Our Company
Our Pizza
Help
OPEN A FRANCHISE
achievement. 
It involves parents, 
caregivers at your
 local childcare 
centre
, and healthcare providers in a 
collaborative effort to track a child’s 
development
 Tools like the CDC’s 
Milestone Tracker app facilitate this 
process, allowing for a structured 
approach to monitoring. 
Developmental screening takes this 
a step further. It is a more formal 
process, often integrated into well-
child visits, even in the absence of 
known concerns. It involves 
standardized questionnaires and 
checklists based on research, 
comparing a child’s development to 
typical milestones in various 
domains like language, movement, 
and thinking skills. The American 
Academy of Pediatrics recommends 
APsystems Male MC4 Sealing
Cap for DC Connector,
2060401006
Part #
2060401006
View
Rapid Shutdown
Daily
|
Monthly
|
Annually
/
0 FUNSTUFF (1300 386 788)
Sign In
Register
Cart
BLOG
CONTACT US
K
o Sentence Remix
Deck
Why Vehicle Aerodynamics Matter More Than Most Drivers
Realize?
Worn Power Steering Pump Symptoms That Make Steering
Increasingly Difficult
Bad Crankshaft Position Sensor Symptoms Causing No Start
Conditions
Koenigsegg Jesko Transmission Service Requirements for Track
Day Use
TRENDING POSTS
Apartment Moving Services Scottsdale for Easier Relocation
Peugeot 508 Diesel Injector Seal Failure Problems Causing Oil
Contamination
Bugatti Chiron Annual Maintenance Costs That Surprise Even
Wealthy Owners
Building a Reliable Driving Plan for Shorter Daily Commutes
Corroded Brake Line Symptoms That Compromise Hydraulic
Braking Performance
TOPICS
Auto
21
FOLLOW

━━━━━━━━━━━━━━━━━━━━

Can you rewrite the listing above so that each "Symptoms" becomes "Signs", leaving everything else unchanged?

Our Company
Our Pizza
Help
OPEN A FRANCHISE
achievement. 
It involves parents, 
caregivers at your
 local childcare 
centre
, and healthcare providers in a 
collaborative effort to track a child’s 
development
 Tools like the CDC’s 
Milestone Tracker app facilitate this 
process, allowing for a structured 
approach to monitoring. 
Developmental screening takes this 
a step further. It is a more formal 
process, often integrated into well-
child visits, even in the absence of 
known concerns. It involves 
standardized questionnaires and 
checklists based on research, 
comparing a child’s development to 
typical milestones in various 
domains like language, movement, 
and thinking skills. The American 
Academy of Pediatrics recommends 
APsystems Male MC4 Sealing
Cap for DC Connector,
2060401006
Part #
2060401006
View
Rapid Shutdown
Daily
|
Monthly
|
Annually
/
0 FUNSTUFF (1300 386 788)
Sign In
Register
Cart
BLOG
CONTACT US
K
o Sentence Remix
Deck
Why Vehicle Aerodynamics Matter More Than Most Drivers
Realize?
Worn Power Steering Pump Signs That Make Steering
Increasingly Difficult
Bad Crankshaft Position Sensor Signs Causing No Start
Conditions
Koenigsegg Jesko Transmission Service Requirements for Track
Day Use
TRENDING POSTS
Apartment Moving Services Scottsdale for Easier Relocation
Peugeot 508 Diesel Injector Seal Failure Problems Causing Oil
Contamination
Bugatti Chiron Annual Maintenance Costs That Surprise Even
Wealthy Owners
Building a Reliable Driving Plan for Shorter Daily Commutes
Corroded Brake Line Signs That Compromise Hydraulic
Braking Performance
TOPICS
Auto
21
FOLLOW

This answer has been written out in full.